Description of the task: Write out the lines of the records unchanged, starting with the line that contains "right shoulder: (792, 290, 11)" and stopping after the line that contains "left ankle: (577, 628, -4)". Omit the pictures from your answer.

═══ Input for this task

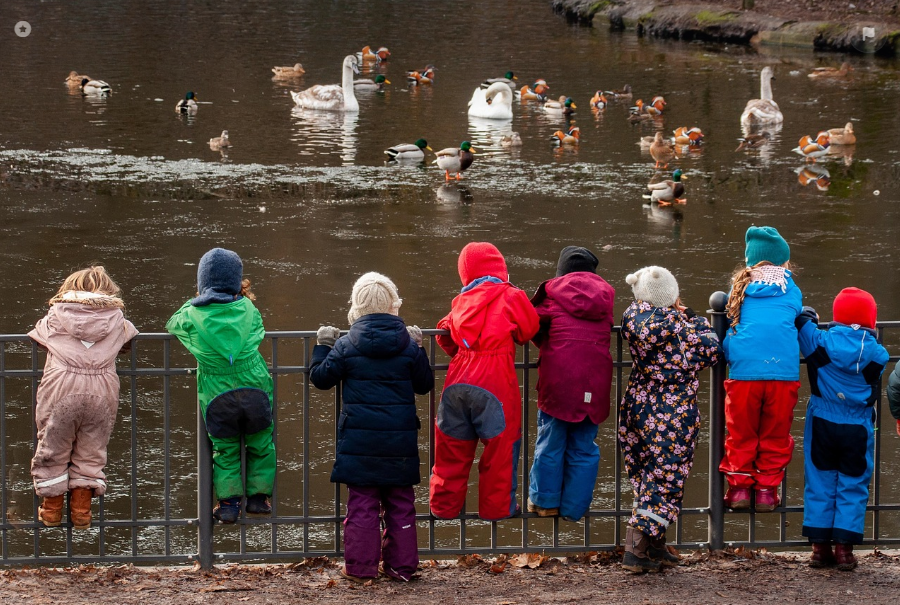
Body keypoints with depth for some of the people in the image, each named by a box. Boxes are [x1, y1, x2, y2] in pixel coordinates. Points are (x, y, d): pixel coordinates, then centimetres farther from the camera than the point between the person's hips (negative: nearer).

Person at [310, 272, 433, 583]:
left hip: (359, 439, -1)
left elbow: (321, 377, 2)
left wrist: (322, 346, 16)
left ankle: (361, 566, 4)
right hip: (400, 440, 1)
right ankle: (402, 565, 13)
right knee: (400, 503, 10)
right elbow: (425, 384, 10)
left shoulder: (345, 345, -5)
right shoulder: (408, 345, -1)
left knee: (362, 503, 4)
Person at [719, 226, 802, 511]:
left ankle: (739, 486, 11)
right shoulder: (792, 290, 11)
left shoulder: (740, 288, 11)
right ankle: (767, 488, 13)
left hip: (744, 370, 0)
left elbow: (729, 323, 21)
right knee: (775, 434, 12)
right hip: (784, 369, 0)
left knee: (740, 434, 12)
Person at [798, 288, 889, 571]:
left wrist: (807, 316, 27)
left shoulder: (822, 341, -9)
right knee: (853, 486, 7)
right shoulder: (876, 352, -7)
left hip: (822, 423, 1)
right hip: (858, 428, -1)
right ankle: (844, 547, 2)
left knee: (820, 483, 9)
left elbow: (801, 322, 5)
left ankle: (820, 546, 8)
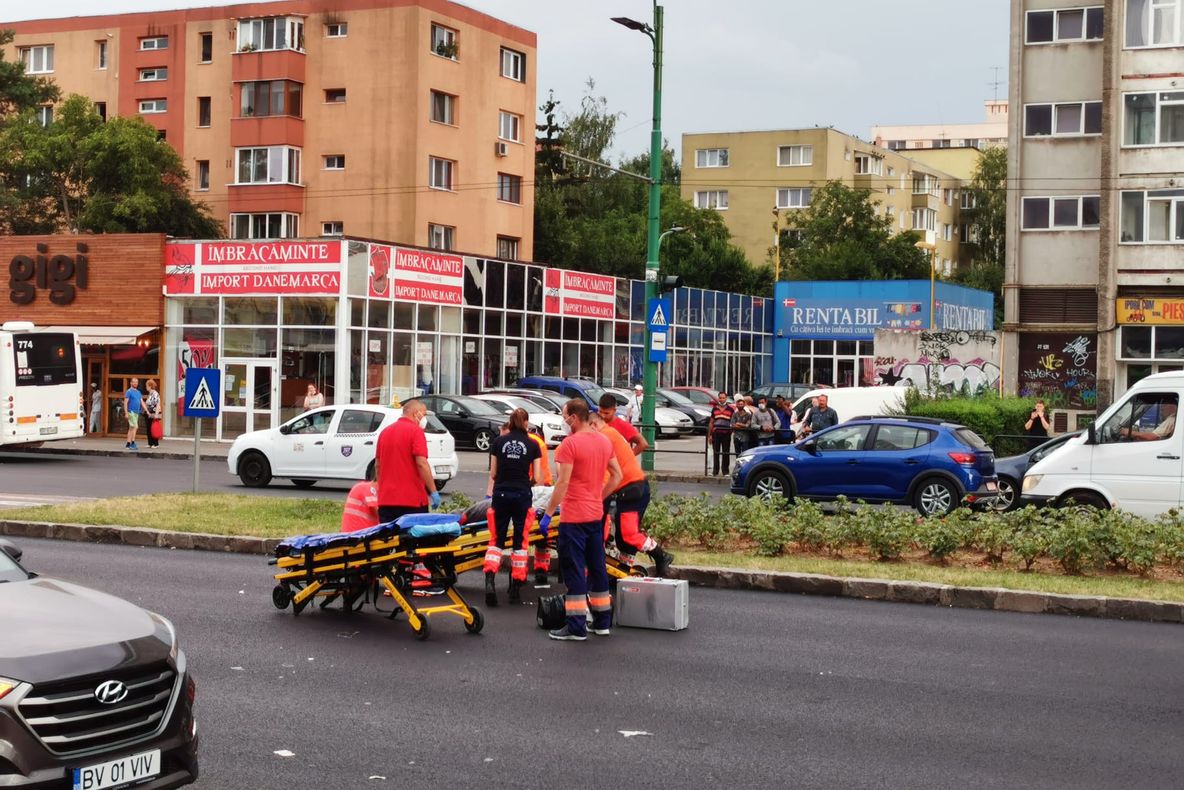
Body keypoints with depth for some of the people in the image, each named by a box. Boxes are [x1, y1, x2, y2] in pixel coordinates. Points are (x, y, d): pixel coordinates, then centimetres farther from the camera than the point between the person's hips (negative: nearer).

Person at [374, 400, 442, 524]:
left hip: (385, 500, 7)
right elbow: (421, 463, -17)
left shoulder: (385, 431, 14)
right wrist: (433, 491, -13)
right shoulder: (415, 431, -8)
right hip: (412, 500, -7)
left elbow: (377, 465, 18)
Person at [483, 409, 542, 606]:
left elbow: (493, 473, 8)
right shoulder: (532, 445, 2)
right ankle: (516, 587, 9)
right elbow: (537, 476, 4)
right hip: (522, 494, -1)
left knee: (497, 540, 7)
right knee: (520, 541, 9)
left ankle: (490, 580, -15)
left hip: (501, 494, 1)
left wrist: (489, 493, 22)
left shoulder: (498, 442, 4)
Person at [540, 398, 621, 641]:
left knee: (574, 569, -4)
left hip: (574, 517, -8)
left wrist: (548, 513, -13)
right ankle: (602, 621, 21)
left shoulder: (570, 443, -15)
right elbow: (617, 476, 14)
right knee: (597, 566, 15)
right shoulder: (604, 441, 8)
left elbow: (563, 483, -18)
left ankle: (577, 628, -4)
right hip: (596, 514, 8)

══════
═══ Input for this task

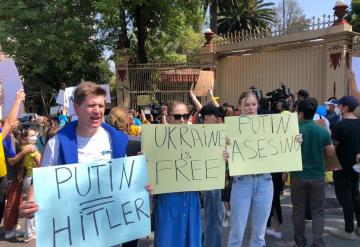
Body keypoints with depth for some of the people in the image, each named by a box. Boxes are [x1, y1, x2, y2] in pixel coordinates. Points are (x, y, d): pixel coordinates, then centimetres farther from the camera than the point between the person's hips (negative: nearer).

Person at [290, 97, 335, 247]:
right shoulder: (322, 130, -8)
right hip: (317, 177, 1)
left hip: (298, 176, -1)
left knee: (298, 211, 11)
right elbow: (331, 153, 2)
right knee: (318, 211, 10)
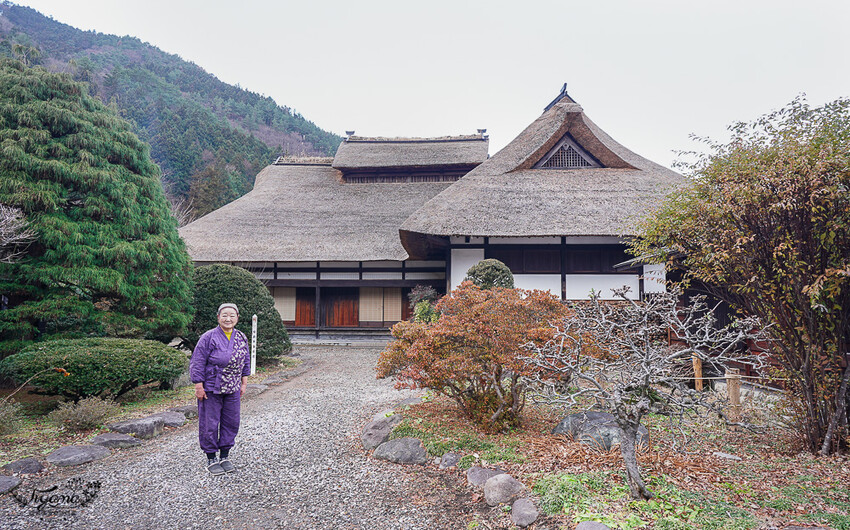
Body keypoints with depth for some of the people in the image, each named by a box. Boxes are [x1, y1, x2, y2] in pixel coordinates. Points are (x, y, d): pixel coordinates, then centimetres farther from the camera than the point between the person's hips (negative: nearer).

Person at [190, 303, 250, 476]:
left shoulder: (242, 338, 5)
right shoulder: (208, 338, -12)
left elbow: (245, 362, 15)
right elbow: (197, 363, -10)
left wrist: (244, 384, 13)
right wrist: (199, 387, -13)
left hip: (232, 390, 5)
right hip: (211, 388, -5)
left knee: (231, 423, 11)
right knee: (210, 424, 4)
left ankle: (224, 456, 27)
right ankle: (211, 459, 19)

══════
═══ Input for this task

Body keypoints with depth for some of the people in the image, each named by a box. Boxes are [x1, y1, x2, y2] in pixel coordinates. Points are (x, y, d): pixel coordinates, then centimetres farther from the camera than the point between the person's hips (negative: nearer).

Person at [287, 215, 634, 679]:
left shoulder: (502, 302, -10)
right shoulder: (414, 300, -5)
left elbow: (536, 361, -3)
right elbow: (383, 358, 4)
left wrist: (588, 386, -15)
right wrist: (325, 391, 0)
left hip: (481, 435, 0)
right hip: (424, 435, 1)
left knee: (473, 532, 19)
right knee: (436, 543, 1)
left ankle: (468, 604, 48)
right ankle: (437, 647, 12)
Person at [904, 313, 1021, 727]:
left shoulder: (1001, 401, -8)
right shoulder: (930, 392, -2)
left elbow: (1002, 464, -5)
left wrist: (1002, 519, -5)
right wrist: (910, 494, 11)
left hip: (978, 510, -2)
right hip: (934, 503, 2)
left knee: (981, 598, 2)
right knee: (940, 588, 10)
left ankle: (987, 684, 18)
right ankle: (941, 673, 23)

══════

Output for this exercise:
right shoulder: (792, 290, 11)
left shoulder: (740, 288, 11)
right ankle: (767, 488, 13)
left hip: (744, 370, 0)
left elbow: (729, 323, 21)
right knee: (775, 434, 12)
right hip: (784, 369, 0)
left knee: (740, 434, 12)
Person at [798, 288, 889, 571]:
left wrist: (807, 316, 27)
left shoulder: (822, 341, -9)
right knee: (853, 486, 7)
right shoulder: (876, 352, -7)
left hip: (822, 423, 1)
right hip: (858, 428, -1)
right ankle: (844, 547, 2)
left knee: (820, 483, 9)
left elbow: (801, 322, 5)
left ankle: (820, 546, 8)
Body keypoints with depth for some of the people in the image, each named by a box. Boxes are [x1, y1, x2, y2] in pixel coordinates. Points are (x, y, d): pixel coordinates, then centimetres farther from the camera than the point between the person's hips (negative: nearer).

Person at [374, 400, 442, 524]:
left hip: (385, 500, 7)
right elbow: (421, 463, -17)
left shoulder: (385, 431, 14)
right wrist: (433, 491, -13)
right shoulder: (415, 431, -8)
right hip: (412, 500, -7)
left elbow: (377, 465, 18)
Person at [483, 409, 542, 606]:
left elbow: (493, 473, 8)
right shoulder: (532, 445, 2)
right ankle: (516, 587, 9)
right elbow: (537, 476, 4)
right hip: (522, 494, -1)
left knee: (497, 540, 7)
right knee: (520, 541, 9)
left ankle: (490, 580, -15)
left hip: (501, 494, 1)
left wrist: (489, 493, 22)
left shoulder: (498, 442, 4)
Person at [540, 398, 621, 641]:
left knee: (574, 569, -4)
left hip: (574, 517, -8)
left wrist: (548, 513, -13)
right ankle: (602, 621, 21)
left shoulder: (570, 443, -15)
right elbow: (617, 476, 14)
right knee: (597, 566, 15)
right shoulder: (604, 441, 8)
left elbow: (563, 483, -18)
left ankle: (577, 628, -4)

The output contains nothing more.